28 Apr 2017 - Rajesh Ranganath - Implicit Models and Posterior Approximations.

Just a reminder that this Friday (4/28) at 11:00am in the Z6 fishbowl, we'll have a guest, Rajesh Ranganath, presenting on "Implicit Models and Posterior Approximations." (abstract below). For those who are unfamiliar, Rajesh has done a lot of interesting work on probabilistic generative modeling and variational inference, so if you're interested in machine learning, definitely plan to attend--it should be a great talk.
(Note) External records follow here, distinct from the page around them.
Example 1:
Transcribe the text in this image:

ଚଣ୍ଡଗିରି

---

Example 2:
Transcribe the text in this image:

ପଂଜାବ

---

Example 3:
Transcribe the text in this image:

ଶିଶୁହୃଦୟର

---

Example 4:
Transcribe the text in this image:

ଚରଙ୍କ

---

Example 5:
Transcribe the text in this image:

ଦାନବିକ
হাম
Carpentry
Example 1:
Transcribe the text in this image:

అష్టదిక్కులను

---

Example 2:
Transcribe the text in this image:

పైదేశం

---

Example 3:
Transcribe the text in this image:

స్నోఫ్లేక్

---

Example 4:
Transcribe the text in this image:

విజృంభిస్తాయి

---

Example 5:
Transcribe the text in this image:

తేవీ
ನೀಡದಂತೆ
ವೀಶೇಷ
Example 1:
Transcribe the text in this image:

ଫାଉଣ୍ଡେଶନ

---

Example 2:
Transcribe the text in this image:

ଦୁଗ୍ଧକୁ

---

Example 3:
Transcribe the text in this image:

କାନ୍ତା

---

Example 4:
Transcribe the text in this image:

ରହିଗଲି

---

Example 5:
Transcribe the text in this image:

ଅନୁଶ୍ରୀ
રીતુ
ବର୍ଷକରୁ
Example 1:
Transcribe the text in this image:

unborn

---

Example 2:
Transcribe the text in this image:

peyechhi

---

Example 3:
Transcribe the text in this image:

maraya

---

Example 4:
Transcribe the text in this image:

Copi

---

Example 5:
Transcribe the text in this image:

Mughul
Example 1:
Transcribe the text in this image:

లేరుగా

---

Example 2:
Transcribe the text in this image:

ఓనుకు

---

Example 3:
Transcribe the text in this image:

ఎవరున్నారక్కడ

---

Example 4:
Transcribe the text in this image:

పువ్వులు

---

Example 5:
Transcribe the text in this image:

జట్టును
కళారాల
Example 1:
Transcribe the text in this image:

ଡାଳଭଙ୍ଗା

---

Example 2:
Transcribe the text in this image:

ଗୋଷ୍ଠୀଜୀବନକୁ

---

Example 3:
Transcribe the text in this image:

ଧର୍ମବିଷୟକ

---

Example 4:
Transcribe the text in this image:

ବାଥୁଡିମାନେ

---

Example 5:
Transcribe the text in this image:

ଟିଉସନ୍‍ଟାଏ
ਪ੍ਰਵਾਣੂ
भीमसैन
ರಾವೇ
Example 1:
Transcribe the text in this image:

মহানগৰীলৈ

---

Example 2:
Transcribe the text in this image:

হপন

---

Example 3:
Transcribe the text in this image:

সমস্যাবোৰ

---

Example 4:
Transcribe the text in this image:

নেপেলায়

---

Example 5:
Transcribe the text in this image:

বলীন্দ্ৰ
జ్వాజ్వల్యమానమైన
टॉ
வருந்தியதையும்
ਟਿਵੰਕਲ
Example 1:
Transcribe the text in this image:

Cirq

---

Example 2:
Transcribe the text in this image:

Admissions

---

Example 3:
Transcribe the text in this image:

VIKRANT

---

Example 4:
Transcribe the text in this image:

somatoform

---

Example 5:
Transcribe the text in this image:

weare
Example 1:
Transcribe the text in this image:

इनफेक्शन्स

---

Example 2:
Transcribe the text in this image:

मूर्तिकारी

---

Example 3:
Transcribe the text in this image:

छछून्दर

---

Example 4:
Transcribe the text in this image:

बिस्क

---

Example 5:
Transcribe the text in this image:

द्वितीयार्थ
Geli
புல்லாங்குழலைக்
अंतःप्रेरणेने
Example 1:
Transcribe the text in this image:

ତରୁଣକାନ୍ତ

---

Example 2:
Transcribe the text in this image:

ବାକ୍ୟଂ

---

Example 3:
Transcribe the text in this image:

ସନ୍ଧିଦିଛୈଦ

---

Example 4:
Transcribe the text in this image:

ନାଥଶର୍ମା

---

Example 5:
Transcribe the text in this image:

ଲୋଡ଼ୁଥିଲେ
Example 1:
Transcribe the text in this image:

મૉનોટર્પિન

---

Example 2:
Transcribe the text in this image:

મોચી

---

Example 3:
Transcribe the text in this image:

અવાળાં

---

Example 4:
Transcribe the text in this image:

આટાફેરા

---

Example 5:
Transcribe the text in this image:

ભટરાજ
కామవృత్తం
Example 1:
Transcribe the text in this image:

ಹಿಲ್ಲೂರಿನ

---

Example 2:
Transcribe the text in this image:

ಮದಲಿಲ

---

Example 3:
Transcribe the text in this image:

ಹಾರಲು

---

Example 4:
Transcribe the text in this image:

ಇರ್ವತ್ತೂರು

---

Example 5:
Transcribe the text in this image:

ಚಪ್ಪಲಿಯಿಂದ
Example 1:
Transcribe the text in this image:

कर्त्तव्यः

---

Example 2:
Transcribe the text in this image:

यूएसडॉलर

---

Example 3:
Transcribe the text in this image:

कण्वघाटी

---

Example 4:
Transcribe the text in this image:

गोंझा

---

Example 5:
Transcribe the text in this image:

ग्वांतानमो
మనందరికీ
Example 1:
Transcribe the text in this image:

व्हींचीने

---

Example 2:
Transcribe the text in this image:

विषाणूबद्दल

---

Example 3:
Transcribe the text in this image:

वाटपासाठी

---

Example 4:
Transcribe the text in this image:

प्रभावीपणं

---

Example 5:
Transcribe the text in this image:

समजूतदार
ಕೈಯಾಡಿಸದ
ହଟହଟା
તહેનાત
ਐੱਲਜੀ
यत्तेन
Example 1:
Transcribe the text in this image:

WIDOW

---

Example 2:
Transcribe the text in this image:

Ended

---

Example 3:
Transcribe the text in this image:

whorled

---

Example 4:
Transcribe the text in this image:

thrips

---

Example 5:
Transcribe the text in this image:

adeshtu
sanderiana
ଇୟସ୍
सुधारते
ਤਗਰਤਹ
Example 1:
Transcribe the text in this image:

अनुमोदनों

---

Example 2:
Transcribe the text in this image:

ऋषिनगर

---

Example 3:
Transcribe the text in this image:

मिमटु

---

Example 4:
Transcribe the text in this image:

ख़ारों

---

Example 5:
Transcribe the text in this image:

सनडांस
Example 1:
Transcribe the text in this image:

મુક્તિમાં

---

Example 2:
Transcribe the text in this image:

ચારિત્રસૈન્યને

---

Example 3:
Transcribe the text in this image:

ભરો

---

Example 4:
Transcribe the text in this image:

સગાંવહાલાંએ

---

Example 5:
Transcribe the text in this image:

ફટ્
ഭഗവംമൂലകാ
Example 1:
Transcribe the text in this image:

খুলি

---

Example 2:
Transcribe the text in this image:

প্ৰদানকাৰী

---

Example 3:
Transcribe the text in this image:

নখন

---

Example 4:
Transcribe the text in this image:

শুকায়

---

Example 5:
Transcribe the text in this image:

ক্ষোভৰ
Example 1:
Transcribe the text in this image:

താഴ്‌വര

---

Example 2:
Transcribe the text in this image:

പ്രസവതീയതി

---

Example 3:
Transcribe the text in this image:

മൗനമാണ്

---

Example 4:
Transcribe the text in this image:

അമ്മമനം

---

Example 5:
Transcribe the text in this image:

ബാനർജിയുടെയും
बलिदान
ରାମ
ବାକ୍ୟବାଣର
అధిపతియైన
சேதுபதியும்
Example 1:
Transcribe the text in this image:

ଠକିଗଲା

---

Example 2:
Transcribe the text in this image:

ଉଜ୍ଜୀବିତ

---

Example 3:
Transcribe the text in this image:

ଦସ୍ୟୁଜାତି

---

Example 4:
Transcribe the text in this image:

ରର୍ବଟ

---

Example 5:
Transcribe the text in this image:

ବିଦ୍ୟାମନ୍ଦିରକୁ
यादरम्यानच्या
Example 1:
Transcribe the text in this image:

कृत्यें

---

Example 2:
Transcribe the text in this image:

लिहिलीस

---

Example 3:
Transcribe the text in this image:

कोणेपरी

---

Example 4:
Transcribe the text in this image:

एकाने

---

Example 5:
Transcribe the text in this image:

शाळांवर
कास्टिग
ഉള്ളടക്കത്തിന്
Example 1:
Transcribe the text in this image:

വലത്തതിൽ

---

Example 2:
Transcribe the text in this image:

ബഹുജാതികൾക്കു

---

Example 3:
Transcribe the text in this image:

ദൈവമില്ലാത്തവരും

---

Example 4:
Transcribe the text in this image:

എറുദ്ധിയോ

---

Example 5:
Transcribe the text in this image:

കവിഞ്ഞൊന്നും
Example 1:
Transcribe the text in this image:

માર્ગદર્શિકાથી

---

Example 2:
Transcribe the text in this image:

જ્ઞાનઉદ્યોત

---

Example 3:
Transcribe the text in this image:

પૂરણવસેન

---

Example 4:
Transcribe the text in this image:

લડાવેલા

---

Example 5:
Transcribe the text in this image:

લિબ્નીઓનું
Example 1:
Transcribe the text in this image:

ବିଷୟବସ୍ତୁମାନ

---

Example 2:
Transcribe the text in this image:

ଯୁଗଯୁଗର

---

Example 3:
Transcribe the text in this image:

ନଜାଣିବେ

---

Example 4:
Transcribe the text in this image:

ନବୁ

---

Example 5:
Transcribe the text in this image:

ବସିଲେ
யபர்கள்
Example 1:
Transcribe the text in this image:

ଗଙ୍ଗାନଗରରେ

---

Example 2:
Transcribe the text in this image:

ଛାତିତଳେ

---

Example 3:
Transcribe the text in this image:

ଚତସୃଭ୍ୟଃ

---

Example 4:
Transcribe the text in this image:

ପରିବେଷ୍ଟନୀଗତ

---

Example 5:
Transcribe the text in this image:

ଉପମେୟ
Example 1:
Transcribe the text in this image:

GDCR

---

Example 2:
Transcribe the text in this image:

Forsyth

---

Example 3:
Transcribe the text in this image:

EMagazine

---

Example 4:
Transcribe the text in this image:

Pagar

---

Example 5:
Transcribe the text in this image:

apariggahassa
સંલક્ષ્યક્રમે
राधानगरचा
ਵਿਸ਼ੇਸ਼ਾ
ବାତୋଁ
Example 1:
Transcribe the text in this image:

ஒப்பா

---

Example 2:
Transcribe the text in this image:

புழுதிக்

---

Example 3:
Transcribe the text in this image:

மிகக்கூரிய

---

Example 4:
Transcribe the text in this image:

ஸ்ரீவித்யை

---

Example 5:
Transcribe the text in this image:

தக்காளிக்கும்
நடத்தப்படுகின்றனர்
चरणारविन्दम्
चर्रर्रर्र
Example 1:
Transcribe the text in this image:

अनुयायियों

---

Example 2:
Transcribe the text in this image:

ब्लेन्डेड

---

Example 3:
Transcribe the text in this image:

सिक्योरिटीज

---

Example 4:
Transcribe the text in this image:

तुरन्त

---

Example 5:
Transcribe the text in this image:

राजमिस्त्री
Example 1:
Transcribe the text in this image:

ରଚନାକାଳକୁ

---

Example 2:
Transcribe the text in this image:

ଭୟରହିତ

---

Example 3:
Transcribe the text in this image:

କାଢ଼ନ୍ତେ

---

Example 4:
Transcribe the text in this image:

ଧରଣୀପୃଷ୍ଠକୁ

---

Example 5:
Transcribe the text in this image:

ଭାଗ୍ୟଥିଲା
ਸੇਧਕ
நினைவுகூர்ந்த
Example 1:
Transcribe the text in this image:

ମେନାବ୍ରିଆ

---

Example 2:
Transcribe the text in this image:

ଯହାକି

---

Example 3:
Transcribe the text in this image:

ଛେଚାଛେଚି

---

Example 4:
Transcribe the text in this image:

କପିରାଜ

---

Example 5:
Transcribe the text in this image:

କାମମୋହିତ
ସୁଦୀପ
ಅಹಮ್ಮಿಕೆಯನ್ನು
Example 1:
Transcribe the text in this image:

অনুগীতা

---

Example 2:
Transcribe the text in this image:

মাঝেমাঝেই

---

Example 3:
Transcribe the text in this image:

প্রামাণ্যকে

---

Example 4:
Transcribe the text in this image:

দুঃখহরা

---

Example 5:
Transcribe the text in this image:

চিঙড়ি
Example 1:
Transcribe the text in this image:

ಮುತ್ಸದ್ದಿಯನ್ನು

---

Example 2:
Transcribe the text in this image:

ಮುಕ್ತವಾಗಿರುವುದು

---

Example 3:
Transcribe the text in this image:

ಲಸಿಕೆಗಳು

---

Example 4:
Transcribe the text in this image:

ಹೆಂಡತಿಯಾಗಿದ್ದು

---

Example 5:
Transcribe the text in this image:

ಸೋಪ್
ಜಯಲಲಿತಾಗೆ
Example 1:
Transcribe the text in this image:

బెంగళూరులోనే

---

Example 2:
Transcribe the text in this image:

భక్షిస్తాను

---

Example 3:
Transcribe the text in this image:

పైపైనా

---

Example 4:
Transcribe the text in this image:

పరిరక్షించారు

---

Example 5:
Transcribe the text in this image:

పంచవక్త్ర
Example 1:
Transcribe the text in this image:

Implicit Models and Posterior Approximations.

Abstract:
Probabilistic generative models tell stories about how data were generated. These stories uncover hidden patterns (latent states) and form the basis for predictions. Traditionally, probabilistic generative models provide a score for generated samples via a tractable likelihood function. The requirement of the score limits the flexibility of these models. For example, in many physical models we can generate samples, but not compute their likelihood --- such models defined only by their sampling process are called implicit models. In the first part of the talk I will present a family of implicit models that combine hierarchical Bayesian models with deep models. The main computational task in working with probabilistic generative models is computing the distribution of the latent states given data: posterior inference. Posterior inference cast as optimization over an approximating family is variational inference. The accuracy of variational inference hinges on the expressivity of the approximating family. In the second part of this talk, I will present multiple types of implicit variational approximations for both traditional and implicit models. Along the way, we'll explore models for text and regression.